= Ali Mohamed Daoud =

Djiboutian politician

Ali Mohamed Daoud, also known as Jean-Marie (born 28 August 1950, dead 2 April 2026 in Djibouti), is a Djiboutian politician and the President of the Front for the Restoration of Unity and Democracy (FRUD). He is currently a member of the National Assembly of Djibouti.
==Life and career==
Daoud is a member of the Afar ethnic group. FRUD, fighting on behalf of Afar interests, began a rebellion against the Issa-dominated government in 1991. Daoud led the moderate faction of FRUD in signing a peace agreement with the government in December 1994. As a result of the agreement, he joined the government (together with one other FRUD member, Secretary-General Ougouré Kiflé Ahmed) as Minister of Public Health and Social Affairs on 8 June 1995. Daoud's faction of FRUD also allied with the governing People's Rally for Progress (RPP). On 15-16 April 1997, FRUD held its First Congress; Daoud, who was already FRUD President, remained in that position at the congress. Daoud was elected to the National Assembly in the December 1997 parliamentary election as the first candidate on the joint candidate list of the RPP and FRUD for Tadjourah Region.

Daoud was moved from his post as Minister of Public Health and Social Affairs to that of Minister of Agriculture, Animal Husbandry, and the Sea on 12 May 1999; he was also assigned responsibility for hydraulic resources. After holding that post for two years, he was omitted from the government that was appointed on 4 July 2001. FRUD held its Second Ordinary Congress on 28-29 April 2002, and Daoud was re-elected as FRUD President.

Daoud was re-elected in the January 2003 parliamentary election as the first candidate on the candidate list of the ruling coalition, the Union for a Presidential Majority (UMP), in Tadjourah Region. In this election, the other, more radical wing of FRUD, led by Ahmed Dini Ahmed, participated in the election as part of the opposition; Daoud criticized Ahmed as a "perpetual loser".

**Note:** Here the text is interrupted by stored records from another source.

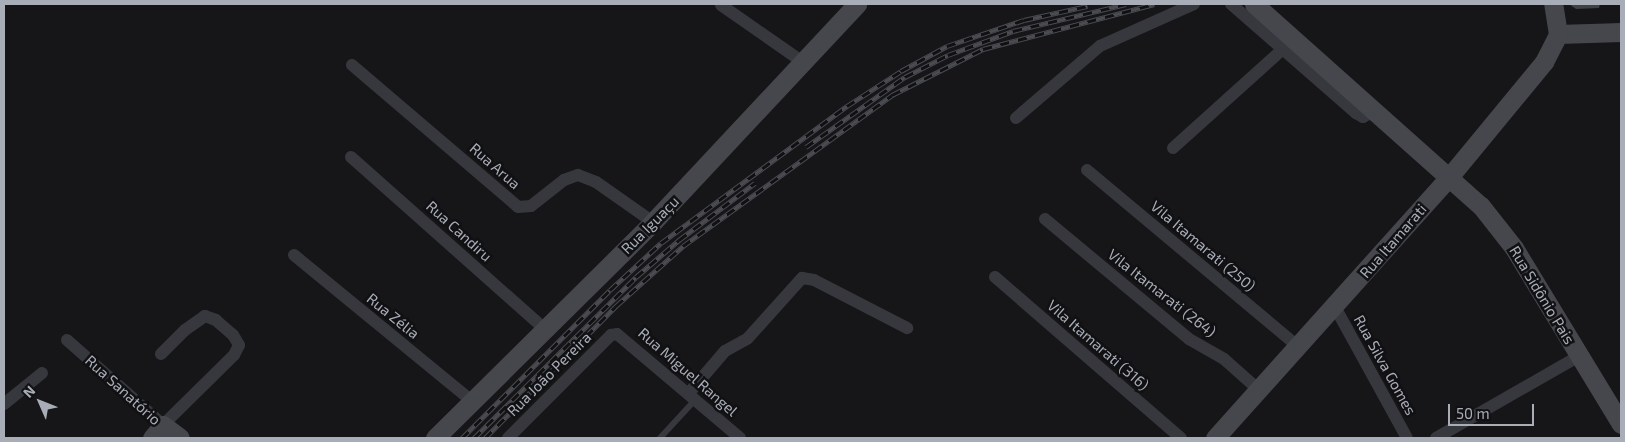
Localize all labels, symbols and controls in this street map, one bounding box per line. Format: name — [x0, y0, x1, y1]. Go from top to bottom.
street label: Rua Arua — [466, 139, 524, 193]
street label: Rua Iguaçu — [617, 192, 683, 258]
street label: Rua Candiru — [423, 197, 495, 265]
street label: Vila Itamarati (250) — [1147, 197, 1259, 295]
street label: Rua Itamarati — [1356, 200, 1430, 282]
street label: Rua Sidônio Pais — [1506, 243, 1578, 347]
street label: Vila Itamarati (264) — [1104, 245, 1220, 341]
street label: Rua Zélia — [363, 289, 423, 343]
street label: Vila Itamarati (316) — [1044, 296, 1152, 394]
street label: Rua Silva Gomes — [1350, 312, 1420, 418]
street label: Rua Miguel Rangel — [635, 324, 741, 420]
street label: Rua João Pereira — [503, 328, 595, 420]
street label: Rua Sanatório — [81, 351, 165, 429]
north arrow — [15, 377, 65, 427]
text: N — [19, 382, 38, 401]
scale bar — [1450, 394, 1536, 426]
text: 50 m — [1456, 404, 1490, 422]

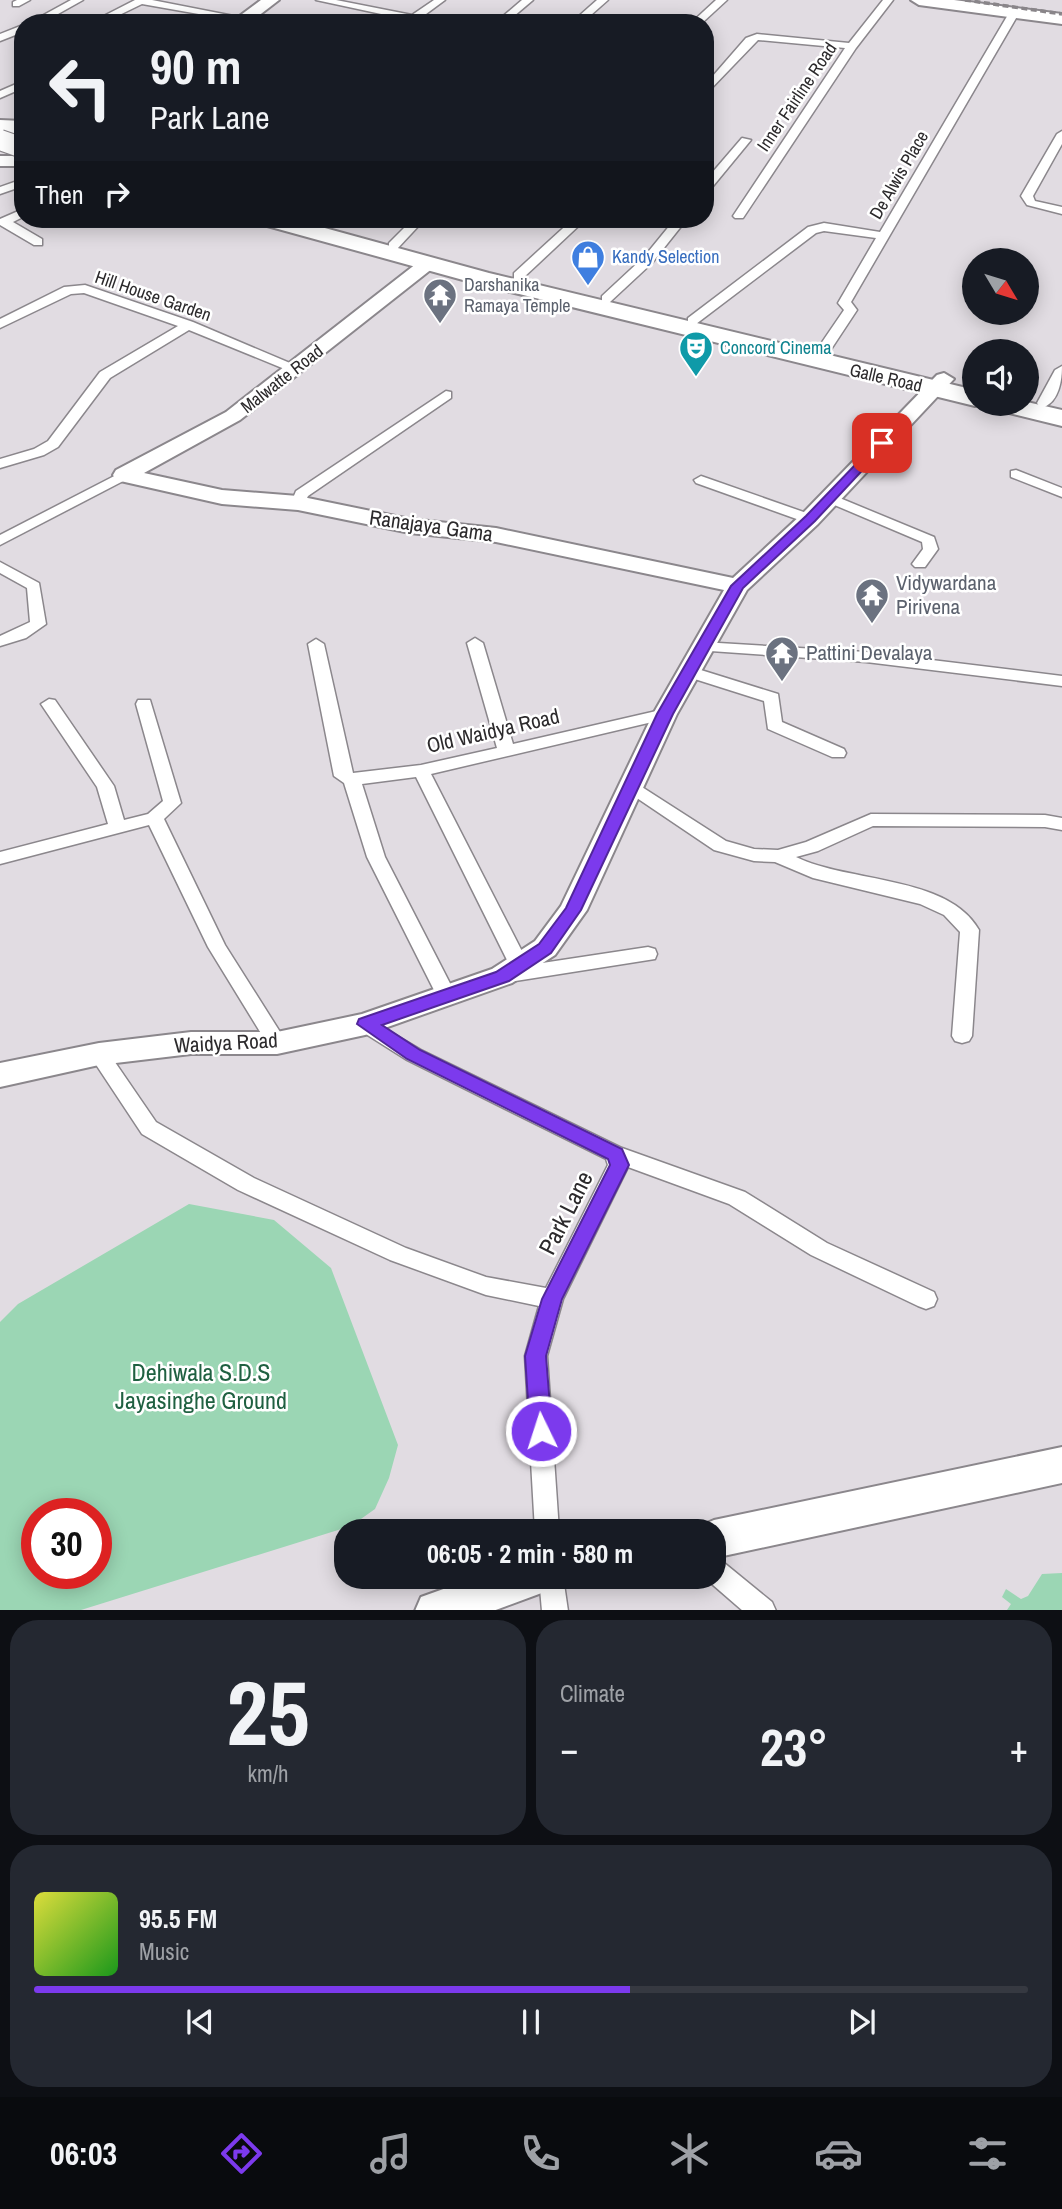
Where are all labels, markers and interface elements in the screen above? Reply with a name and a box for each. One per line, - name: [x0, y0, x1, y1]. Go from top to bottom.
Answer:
- text: 90 m: [150, 33, 242, 99]
- street label: Inner Fairline Road: [751, 37, 842, 156]
- icon: left: [35, 42, 126, 133]
- text: Park Lane: [150, 96, 270, 139]
- street label: De Alwis Place: [863, 126, 934, 224]
- icon: right: [98, 175, 136, 213]
- text: Then: [35, 177, 84, 212]
- shop icon: Kandy Selection: [569, 238, 607, 287]
- place label: Kandy Selection: [612, 244, 720, 269]
- north arrow: [962, 248, 1040, 326]
- map controls: [962, 248, 1039, 416]
- street label: Hill House Garden: [92, 264, 215, 327]
- place label: Darshanika Ramaya Temple: [464, 272, 570, 318]
- temple icon: Darshanika Ramaya Temple: [421, 276, 459, 325]
- theatre icon: Concord Cinema: [677, 329, 715, 378]
- place label: Concord Cinema: [720, 335, 832, 360]
- street label: Malwatte Road: [235, 338, 328, 419]
- button: sound: [962, 339, 1039, 416]
- street label: Galle Road: [847, 357, 925, 398]
- pin: [852, 413, 912, 473]
- icon: arrive: [863, 424, 901, 462]
- street label: Ranajaya Gama: [367, 502, 495, 549]
- place label: Vidywardana Pirivena: [896, 568, 997, 621]
- temple icon: Vidywardana Pirivena: [853, 576, 891, 625]
- temple icon: Pattini Devalaya: [763, 634, 801, 683]
- place label: Pattini Devalaya: [806, 638, 933, 667]
- street label: Old Waidya Road: [424, 701, 562, 760]
- street label: Waidya Road: [173, 1025, 279, 1060]
- street label: Park Lane: [530, 1165, 600, 1260]
- park label: Dehiwala S.D.S Jayasinghe Ground: [115, 1356, 287, 1416]
- position arrow: [504, 1394, 578, 1468]
- speed limit sign: 30: [21, 1498, 112, 1589]
- text: 06:05 · 2 min · 580 m: [427, 1536, 633, 1571]
- text: 25: [227, 1651, 310, 1773]
- text: Climate: [560, 1678, 625, 1709]
- text: 23°: [760, 1712, 828, 1782]
- text: −: [560, 1723, 578, 1774]
- text: +: [1010, 1723, 1028, 1774]
- text: km/h: [248, 1758, 288, 1789]
- text: 95.5 FM: [139, 1901, 217, 1936]
- text: Music: [139, 1936, 189, 1967]
- icon: previous: [181, 2003, 219, 2041]
- icon: pause: [512, 2003, 550, 2041]
- icon: next: [843, 2003, 881, 2041]
- icon: directions: [217, 2129, 266, 2178]
- icon: music: [366, 2129, 415, 2178]
- icon: phone: [516, 2129, 565, 2178]
- icon: climate: [665, 2129, 714, 2178]
- icon: car: [814, 2129, 863, 2178]
- icon: filters: [963, 2129, 1012, 2178]
- text: 06:03: [50, 2132, 117, 2175]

President Ismail Omar Guelleh awarded the medal of the Commander of the Great Star of Djibouti to Daoud and Ougouré Kiflé Ahmed during independence day celebrations on 27 June 2004. At FRUD's Third Congress, held on 30-31 May 2007, Daoud was re-elected as President of FRUD by acclamation, without opposition. He was again re-elected to the National Assembly in the February 2008 parliamentary election as the second candidate on the UMP's candidate list for the city of Djibouti.